- Exercise -
Reproduce all of the material word for word.

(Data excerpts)
^^^^^^^^^^^^^^^^
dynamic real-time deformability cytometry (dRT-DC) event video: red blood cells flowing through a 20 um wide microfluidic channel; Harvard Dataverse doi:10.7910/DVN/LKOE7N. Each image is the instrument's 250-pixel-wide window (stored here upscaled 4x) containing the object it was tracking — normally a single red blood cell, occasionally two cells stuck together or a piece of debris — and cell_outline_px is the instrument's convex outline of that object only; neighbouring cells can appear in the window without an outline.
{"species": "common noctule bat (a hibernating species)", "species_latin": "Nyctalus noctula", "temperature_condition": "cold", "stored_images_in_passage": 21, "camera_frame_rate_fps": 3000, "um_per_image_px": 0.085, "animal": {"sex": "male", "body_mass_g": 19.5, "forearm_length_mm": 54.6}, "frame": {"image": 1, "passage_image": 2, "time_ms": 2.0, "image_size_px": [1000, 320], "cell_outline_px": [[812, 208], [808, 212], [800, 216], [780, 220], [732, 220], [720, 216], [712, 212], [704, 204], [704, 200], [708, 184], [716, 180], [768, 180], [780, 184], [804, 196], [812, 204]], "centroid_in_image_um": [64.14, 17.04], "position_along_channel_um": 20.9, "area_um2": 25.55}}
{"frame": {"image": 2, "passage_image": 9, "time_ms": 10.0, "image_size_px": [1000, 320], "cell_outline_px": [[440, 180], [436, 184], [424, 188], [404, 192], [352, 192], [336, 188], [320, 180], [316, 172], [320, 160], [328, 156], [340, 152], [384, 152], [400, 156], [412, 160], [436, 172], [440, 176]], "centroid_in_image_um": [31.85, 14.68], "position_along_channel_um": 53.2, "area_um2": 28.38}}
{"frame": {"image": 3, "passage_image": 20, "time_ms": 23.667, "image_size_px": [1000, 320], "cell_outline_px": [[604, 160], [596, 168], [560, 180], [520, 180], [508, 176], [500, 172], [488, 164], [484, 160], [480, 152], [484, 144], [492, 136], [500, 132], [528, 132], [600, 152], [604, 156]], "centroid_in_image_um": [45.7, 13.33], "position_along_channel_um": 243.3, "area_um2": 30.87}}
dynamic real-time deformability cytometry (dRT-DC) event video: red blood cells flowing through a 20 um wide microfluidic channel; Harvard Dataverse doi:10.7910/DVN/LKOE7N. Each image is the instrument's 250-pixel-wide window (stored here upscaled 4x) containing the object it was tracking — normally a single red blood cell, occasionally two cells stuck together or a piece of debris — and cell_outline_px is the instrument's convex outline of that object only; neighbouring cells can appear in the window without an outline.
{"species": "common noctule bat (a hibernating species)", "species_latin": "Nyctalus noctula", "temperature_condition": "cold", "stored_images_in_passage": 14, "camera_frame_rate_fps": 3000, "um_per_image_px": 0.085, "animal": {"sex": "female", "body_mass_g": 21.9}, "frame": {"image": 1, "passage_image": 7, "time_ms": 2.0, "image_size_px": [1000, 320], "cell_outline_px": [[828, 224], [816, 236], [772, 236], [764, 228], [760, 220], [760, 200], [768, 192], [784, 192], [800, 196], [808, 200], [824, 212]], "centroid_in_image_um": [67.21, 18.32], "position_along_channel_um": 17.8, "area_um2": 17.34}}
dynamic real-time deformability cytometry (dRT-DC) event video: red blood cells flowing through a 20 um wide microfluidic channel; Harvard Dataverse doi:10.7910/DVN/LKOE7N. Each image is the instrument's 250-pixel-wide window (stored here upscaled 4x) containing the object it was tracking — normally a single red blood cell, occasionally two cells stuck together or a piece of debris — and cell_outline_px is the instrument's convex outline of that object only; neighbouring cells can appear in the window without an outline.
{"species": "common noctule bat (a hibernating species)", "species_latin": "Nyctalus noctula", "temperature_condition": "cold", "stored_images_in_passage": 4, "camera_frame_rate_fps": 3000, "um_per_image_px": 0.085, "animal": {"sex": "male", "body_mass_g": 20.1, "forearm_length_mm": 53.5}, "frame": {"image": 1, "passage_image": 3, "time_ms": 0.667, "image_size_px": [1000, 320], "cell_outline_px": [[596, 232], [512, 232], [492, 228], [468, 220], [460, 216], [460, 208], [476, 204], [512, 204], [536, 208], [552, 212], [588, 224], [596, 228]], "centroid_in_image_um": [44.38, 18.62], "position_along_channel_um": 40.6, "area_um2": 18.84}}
^^^^^^^^^^^^^^^^
- Task output -
dynamic real-time deformability cytometry (dRT-DC) event video: red blood cells flowing through a 20 um wide microfluidic channel; Harvard Dataverse doi:10.7910/DVN/LKOE7N. Each image is the instrument's 250-pixel-wide window (stored here upscaled 4x) containing the object it was tracking — normally a single red blood cell, occasionally two cells stuck together or a piece of debris — and cell_outline_px is the instrument's convex outline of that object only; neighbouring cells can appear in the window without an outline.
{"species": "common noctule bat (a hibernating species)", "species_latin": "Nyctalus noctula", "temperature_condition": "cold", "stored_images_in_passage": 21, "camera_frame_rate_fps": 3000, "um_per_image_px": 0.085, "animal": {"sex": "male", "body_mass_g": 19.5, "forearm_length_mm": 54.6}, "frame": {"image": 1, "passage_image": 2, "time_ms": 2.0, "image_size_px": [1000, 320], "cell_outline_px": [[812, 208], [808, 212], [800, 216], [780, 220], [732, 220], [720, 216], [712, 212], [704, 204], [704, 200], [708, 184], [716, 180], [768, 180], [780, 184], [804, 196], [812, 204]], "centroid_in_image_um": [64.14, 17.04], "position_along_channel_um": 20.9, "area_um2": 25.55}}
{"frame": {"image": 2, "passage_image": 9, "time_ms": 10.0, "image_size_px": [1000, 320], "cell_outline_px": [[440, 180], [436, 184], [424, 188], [404, 192], [352, 192], [336, 188], [320, 180], [316, 172], [320, 160], [328, 156], [340, 152], [384, 152], [400, 156], [412, 160], [436, 172], [440, 176]], "centroid_in_image_um": [31.85, 14.68], "position_along_channel_um": 53.2, "area_um2": 28.38}}
{"frame": {"image": 3, "passage_image": 20, "time_ms": 23.667, "image_size_px": [1000, 320], "cell_outline_px": [[604, 160], [596, 168], [560, 180], [520, 180], [508, 176], [500, 172], [488, 164], [484, 160], [480, 152], [484, 144], [492, 136], [500, 132], [528, 132], [600, 152], [604, 156]], "centroid_in_image_um": [45.7, 13.33], "position_along_channel_um": 243.3, "area_um2": 30.87}}
dynamic real-time deformability cytometry (dRT-DC) event video: red blood cells flowing through a 20 um wide microfluidic channel; Harvard Dataverse doi:10.7910/DVN/LKOE7N. Each image is the instrument's 250-pixel-wide window (stored here upscaled 4x) containing the object it was tracking — normally a single red blood cell, occasionally two cells stuck together or a piece of debris — and cell_outline_px is the instrument's convex outline of that object only; neighbouring cells can appear in the window without an outline.
{"species": "common noctule bat (a hibernating species)", "species_latin": "Nyctalus noctula", "temperature_condition": "cold", "stored_images_in_passage": 14, "camera_frame_rate_fps": 3000, "um_per_image_px": 0.085, "animal": {"sex": "female", "body_mass_g": 21.9}, "frame": {"image": 1, "passage_image": 7, "time_ms": 2.0, "image_size_px": [1000, 320], "cell_outline_px": [[828, 224], [816, 236], [772, 236], [764, 228], [760, 220], [760, 200], [768, 192], [784, 192], [800, 196], [808, 200], [824, 212]], "centroid_in_image_um": [67.21, 18.32], "position_along_channel_um": 17.8, "area_um2": 17.34}}
dynamic real-time deformability cytometry (dRT-DC) event video: red blood cells flowing through a 20 um wide microfluidic channel; Harvard Dataverse doi:10.7910/DVN/LKOE7N. Each image is the instrument's 250-pixel-wide window (stored here upscaled 4x) containing the object it was tracking — normally a single red blood cell, occasionally two cells stuck together or a piece of debris — and cell_outline_px is the instrument's convex outline of that object only; neighbouring cells can appear in the window without an outline.
{"species": "common noctule bat (a hibernating species)", "species_latin": "Nyctalus noctula", "temperature_condition": "cold", "stored_images_in_passage": 4, "camera_frame_rate_fps": 3000, "um_per_image_px": 0.085, "animal": {"sex": "male", "body_mass_g": 20.1, "forearm_length_mm": 53.5}, "frame": {"image": 1, "passage_image": 3, "time_ms": 0.667, "image_size_px": [1000, 320], "cell_outline_px": [[596, 232], [512, 232], [492, 228], [468, 220], [460, 216], [460, 208], [476, 204], [512, 204], [536, 208], [552, 212], [588, 224], [596, 228]], "centroid_in_image_um": [44.38, 18.62], "position_along_channel_um": 40.6, "area_um2": 18.84}}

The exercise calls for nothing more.